The value of the smart manufacturing market was $88.7 billion in 2021. It is expected to progress at a CAGR of 18.5% from 2022 to 2027. And reach $228.2 billion at the end of the forecast period. This predicted growth is credited to the increased demand for efficient and cost-effective manufacturing processes and the need for better quality control and flexibility.
The Asia-Pacific region is expected to be the largest market for smart manufacturing during the forecast period, particularly in countries like China, South Korea, and Japan. This is attributed to the growing demand for smart manufacturing solutions in the region, owing to the presence of many manufacturers looking to adopt these solutions to improve their efficiency, productivity, and quality control.
Challenges to Smart Manufacturing
A 2022 study shows that the uptake of innovative manufacturing technology has been slow, despite the benefits it can provide businesses in terms of increased productivity and reduced environmental impact. One of the challenges facing companies is the lack of experience in using these technologies. Up to 73% of respondents have less than 2 years of experience using smart manufacturing technologies. This lack of experience can lead to businesses not fully utilizing these technologies’ potential.
Another challenge is the high cost associated with implementing smart manufacturing technologies. The initial investment required can be a barrier for many businesses, particularly, small and medium enterprises. However, as smart manufacturing technologies become more established and their costs decline, more companies will likely adopt them.
The Internet of Things in Manufacturing
The Internet of Things (IoT) refers to the ever-growing network of physical objects connected to the internet. These objects can include anything from consumer products like smart thermostats and refrigerators to industrial machines like lathes and milling machines.
Some ways that the IoT is being used in manufacturing include tracking inventory levels in real-time to avoid stockouts. Another use for these innovations is that various sensors are now available to monitor equipment performance for early detection of potential problems or automatically adjust production line speeds. And that’s a lot of potential data that can be collected and analyzed to improve efficiency, quality, and safety in the manufacturing process. Sensors Incorporated and other trusted industrial companies would agree that this data can also be utilized to fuel decisions by management and executives that can help the company grow.
3D printing and Additive Manufacturing
The potential for AM technology to revolutionize manufacturing is enormous. There are many types of additive manufacturing processes. All share the same basic principle: layers of material are added together to create an object. The most common type of 3D printing technology is called fused deposition modeling (FDM). In this process, melted plastic filament is extruded through a nozzle and deposited layer by layer to create an object. Other popular 3D printing technologies include stereolithography (SLA), selective laser sintering (SLS), and direct metal laser sintering (DMLS).
Additive manufacturing is already being used to create prototypes and production parts for various industries, including aerospace, automotive, medical, and consumer goods. As the technology continues to mature, we can expect to see more companies using AM to mass produce parts and products.
Robotics and Automation in Manufacturing
One of the advantages of using robotics and automation is that it can help improve quality control. Automated systems can be more precise than human workers and can also be programmed to follow specific quality standards.

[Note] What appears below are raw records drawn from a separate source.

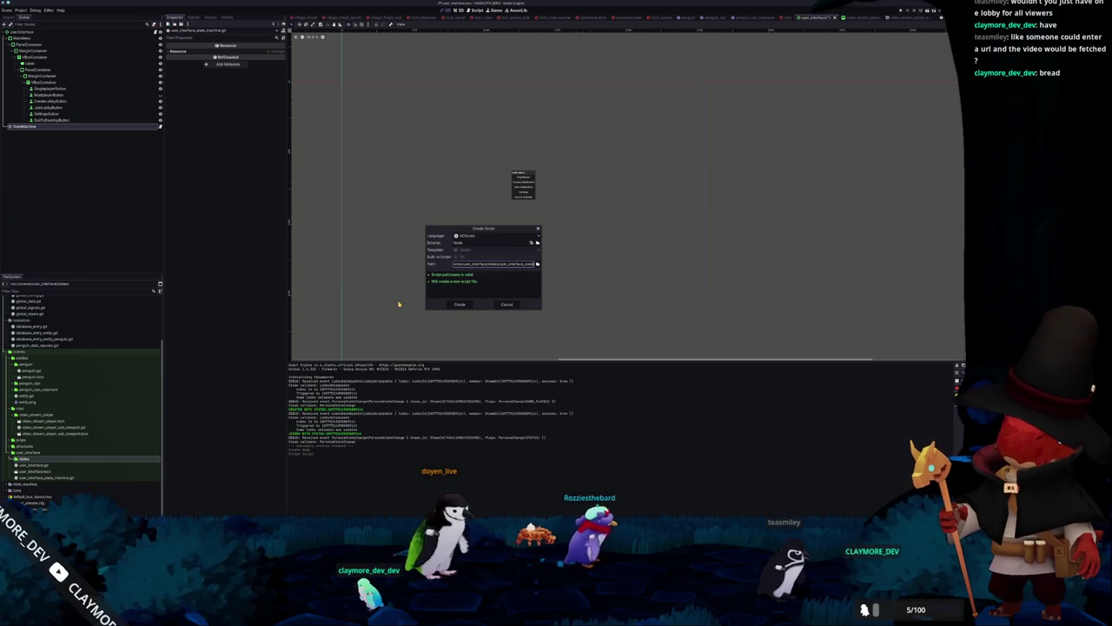
{"action": "type", "text": "main_menu_state"}
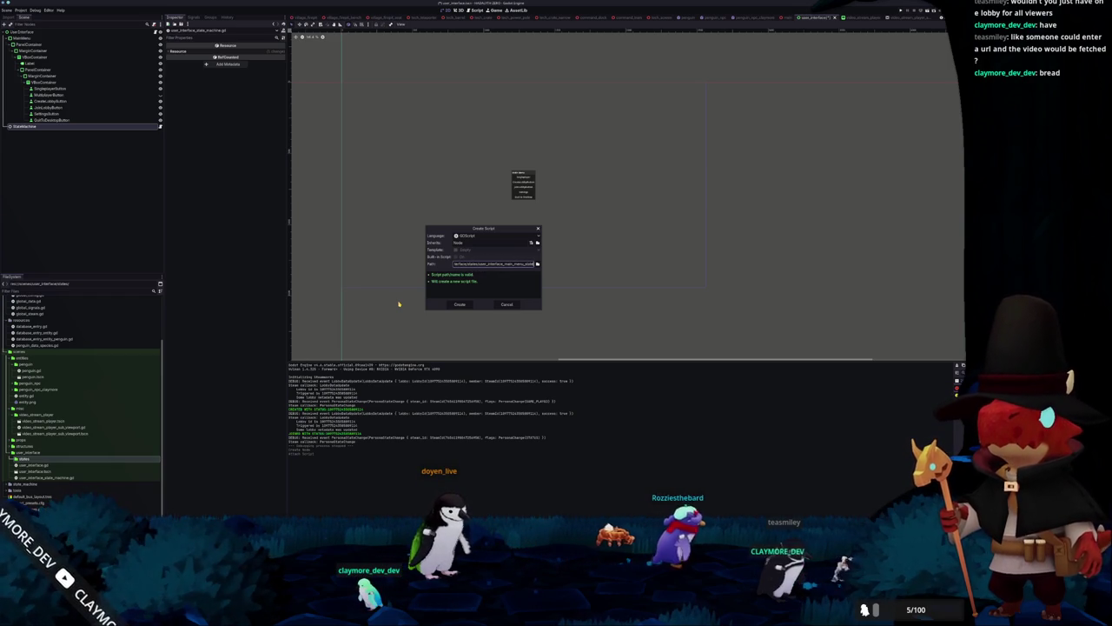
{"action": "left_click", "coordinate": [461, 304]}
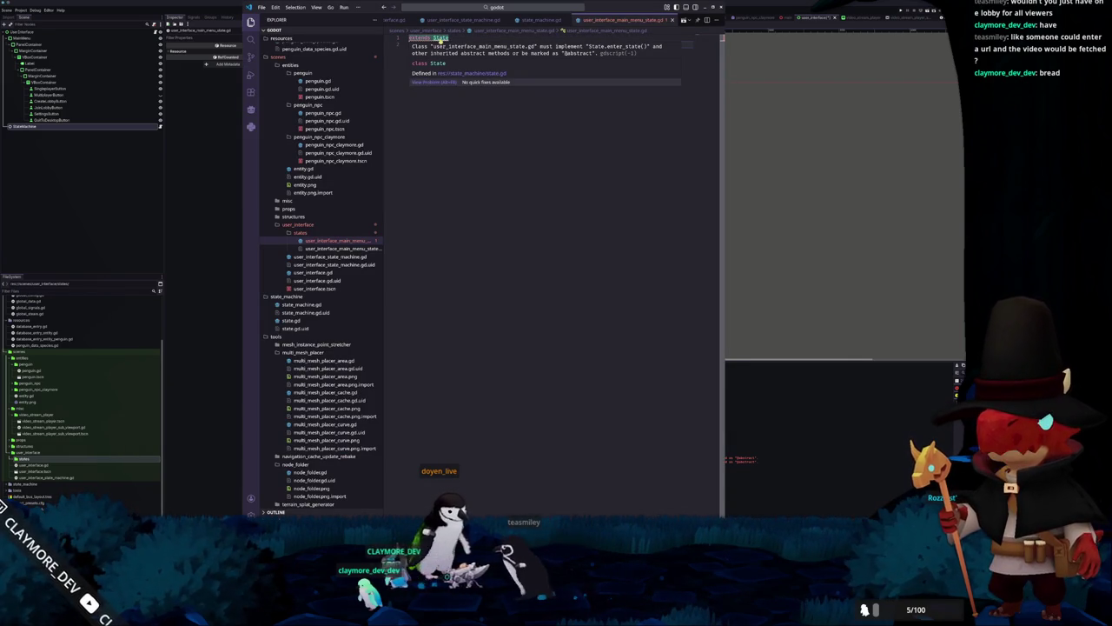
{"action": "left_click", "coordinate": [439, 38], "text": "ctrl"}
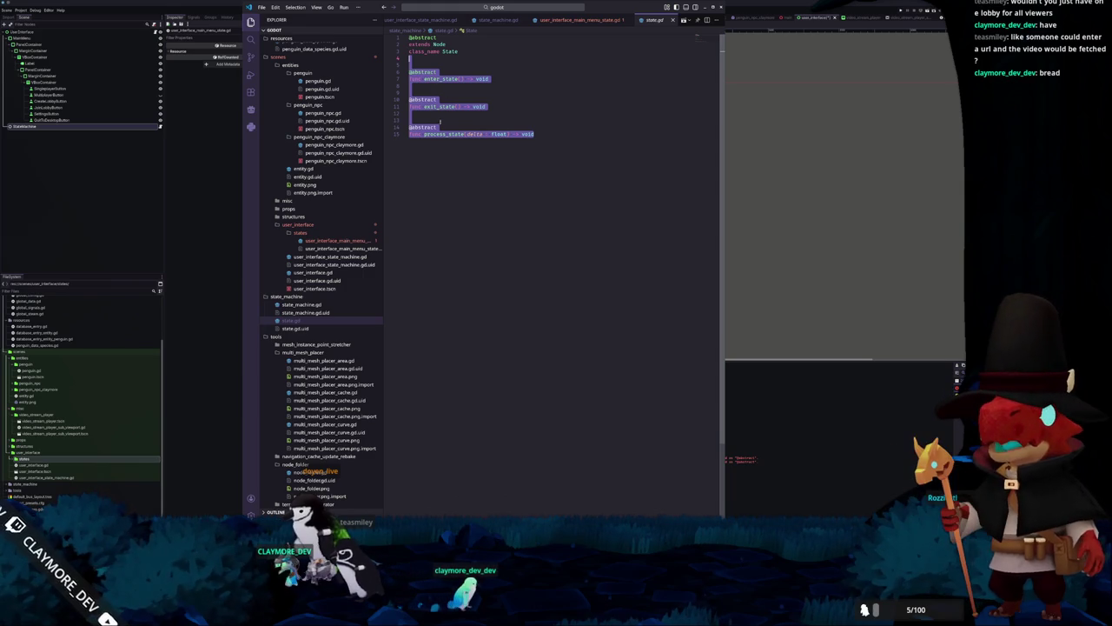
{"action": "left_click", "coordinate": [581, 20]}
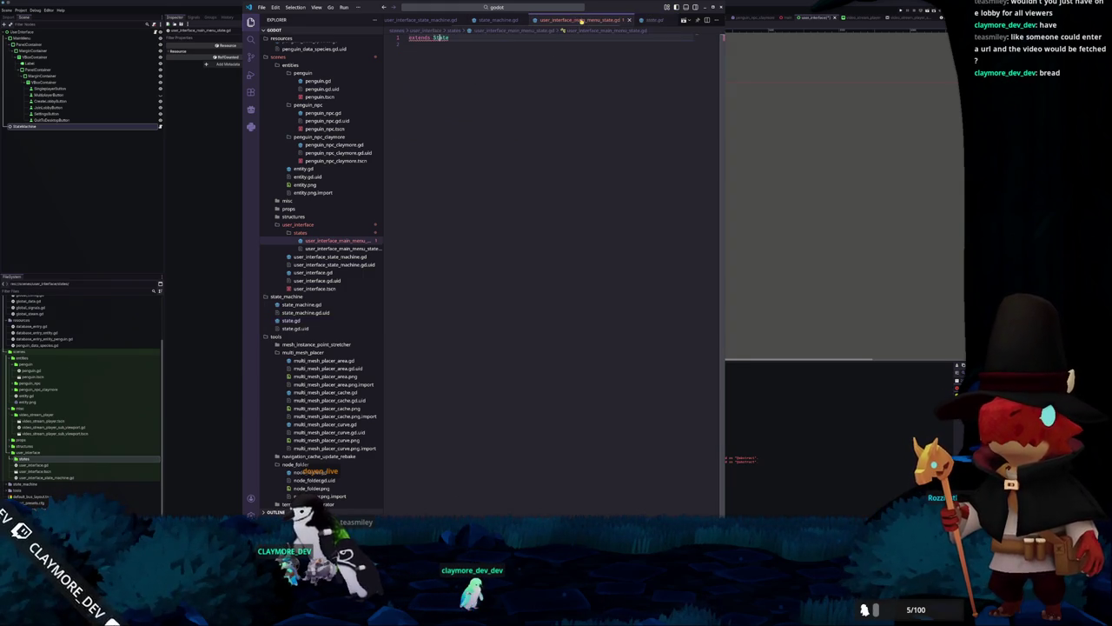
{"action": "key", "text": "ctrl+v"}
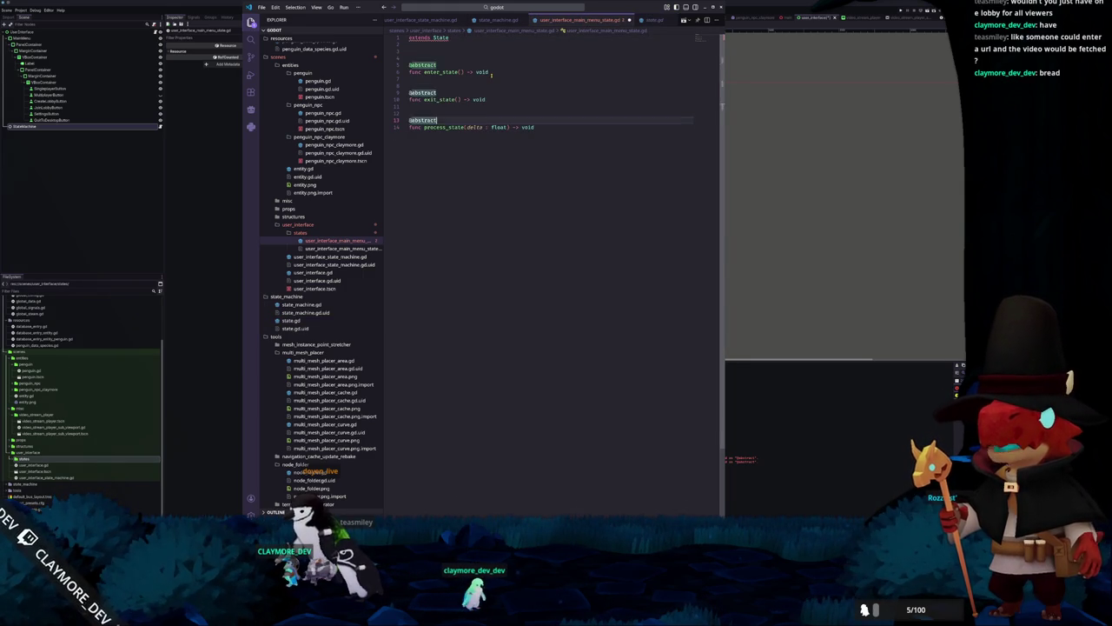
{"action": "key", "text": "BackSpace"}
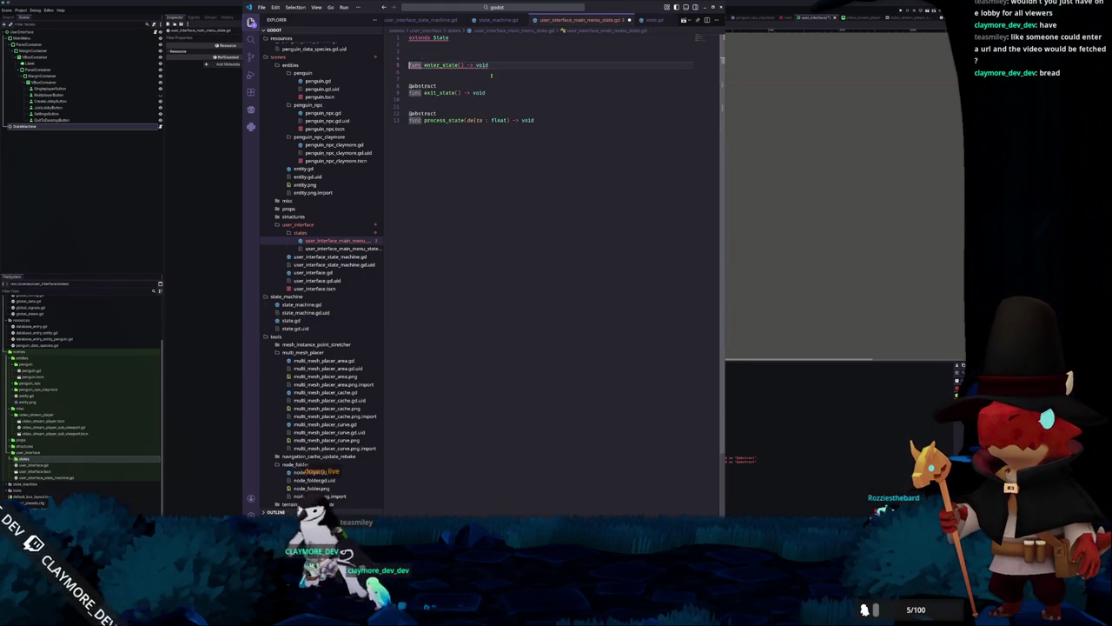
{"action": "key", "text": "ctrl+shift+k"}
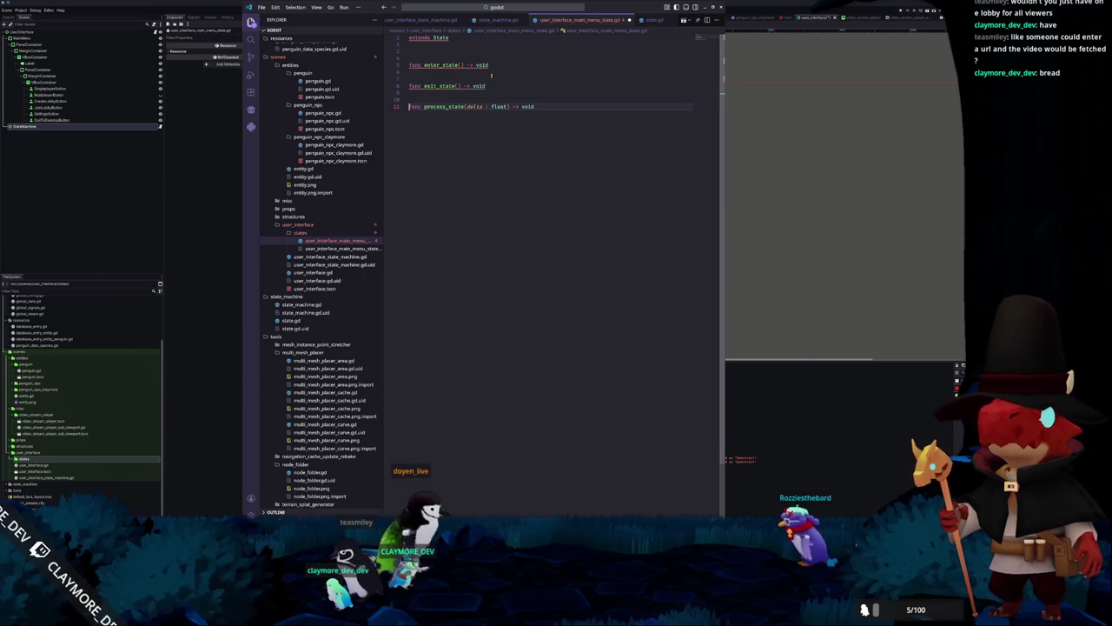
Finish exit_state, enter_state and process_state with colons and indented pass bodies
{"action": "type", "text": ":"}
{"action": "key", "text": "Return"}
{"action": "type", "text": "pass"}
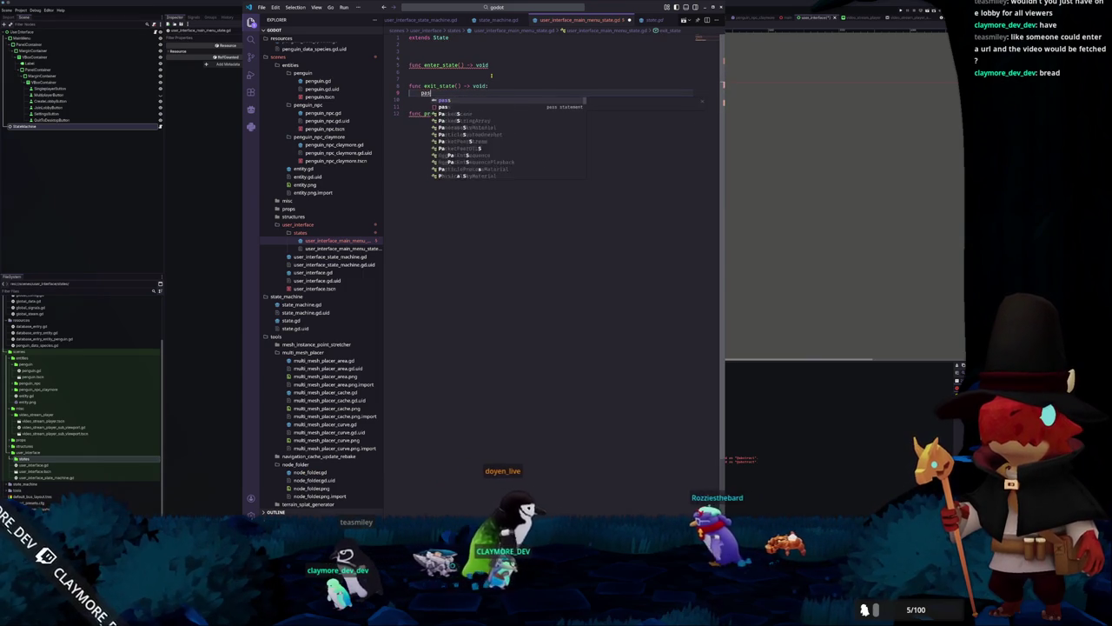
{"action": "left_click", "coordinate": [492, 75]}
{"action": "key", "text": "BackSpace"}
{"action": "type", "text": ":"}
{"action": "key", "text": "Return"}
{"action": "type", "text": "pass"}
{"action": "key", "text": "Return"}
{"action": "key", "text": "ctrl+End"}
{"action": "type", "text": ":"}
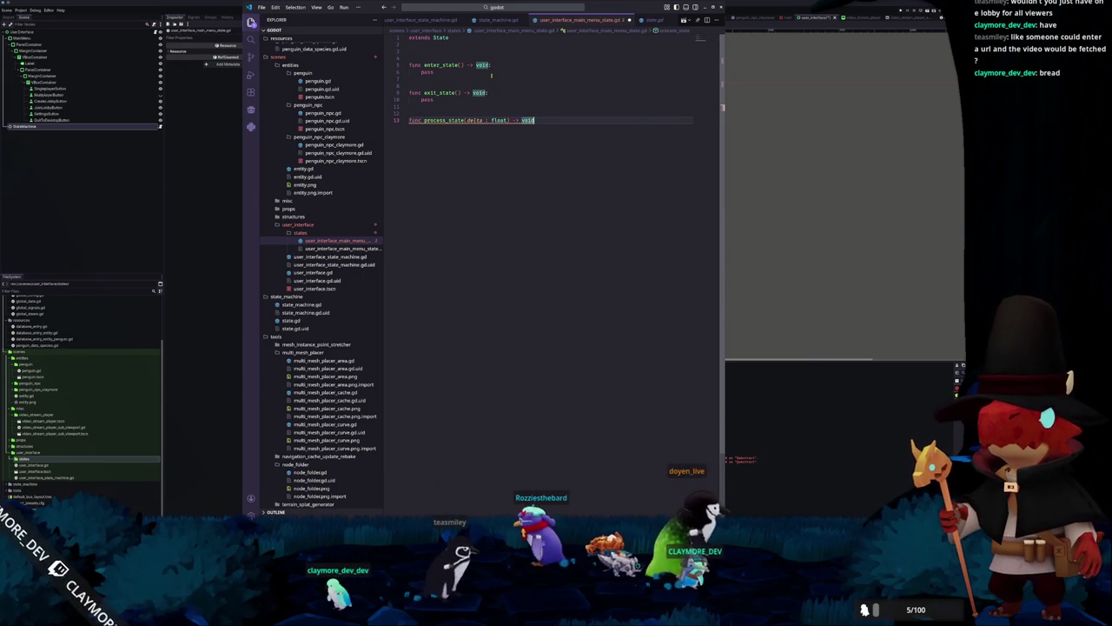
{"action": "key", "text": "Return"}
Add a _ready function with pass and declare class_name UserInterfaceMainMenuState
{"action": "type", "text": "pass"}
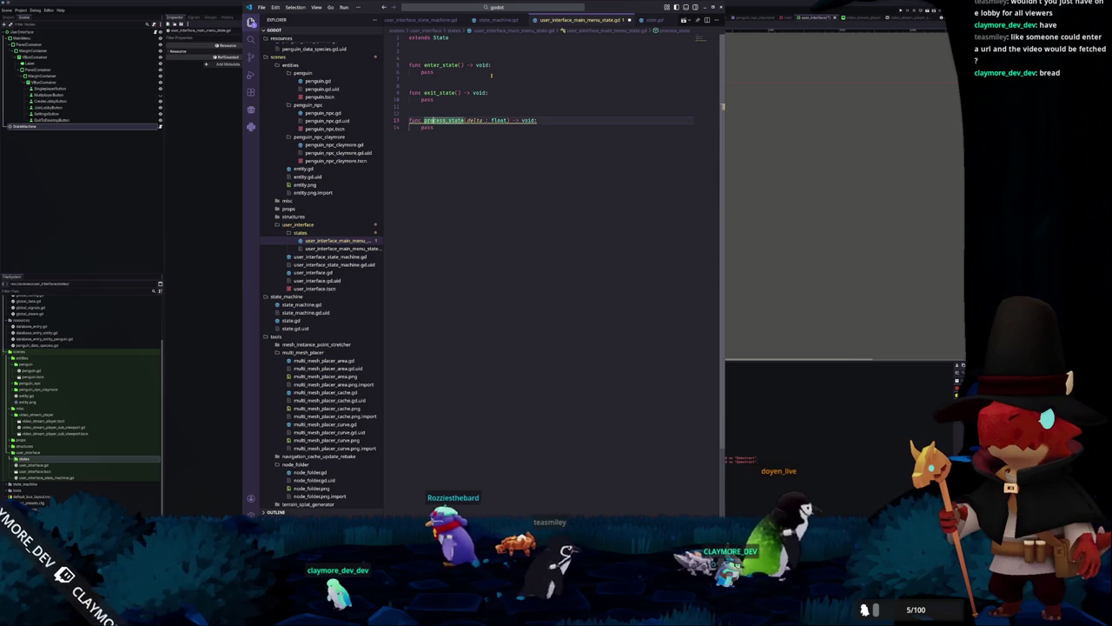
{"action": "type", "text": "func _read"}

In addition, robotics and automation can help to increase productivity. By reducing the need for human workers, companies can increase output without hiring additional staff. Companies can also reduce the risk of accidents and injuries by having robots handle dangerous tasks. However, this also means that many workers might potentially lose their jobs, especially if they don’t have the necessary credentials to operate such advanced machinery.
Predictive Maintenance for Smarter Factories
PdM is a type of condition-based maintenance that uses sensors and data analytics to monitor the health of equipment. It can help factories avoid unplanned downtime. By predicting when a failure will occur, factories can schedule maintenance during planned downtime, which is cheaper and easier to manage than unexpected downtime. This will save companies time and money.
Moreover, PdM can also help factories improve equipment utilization. By understanding how equipment is being used and what conditions are causing wear and tear, factories can change how they operate to extend the life of their equipment. Additionally, it can also help improve safety in factories. By identifying potential hazards before they occur, factories can take steps to mitigate the risks.
The smart manufacturing sector will continue to grow in prominence over the next few years. As technology advances and more companies adopt Industry 4.0 principles, it will be interesting to see how this affects the economy and job market.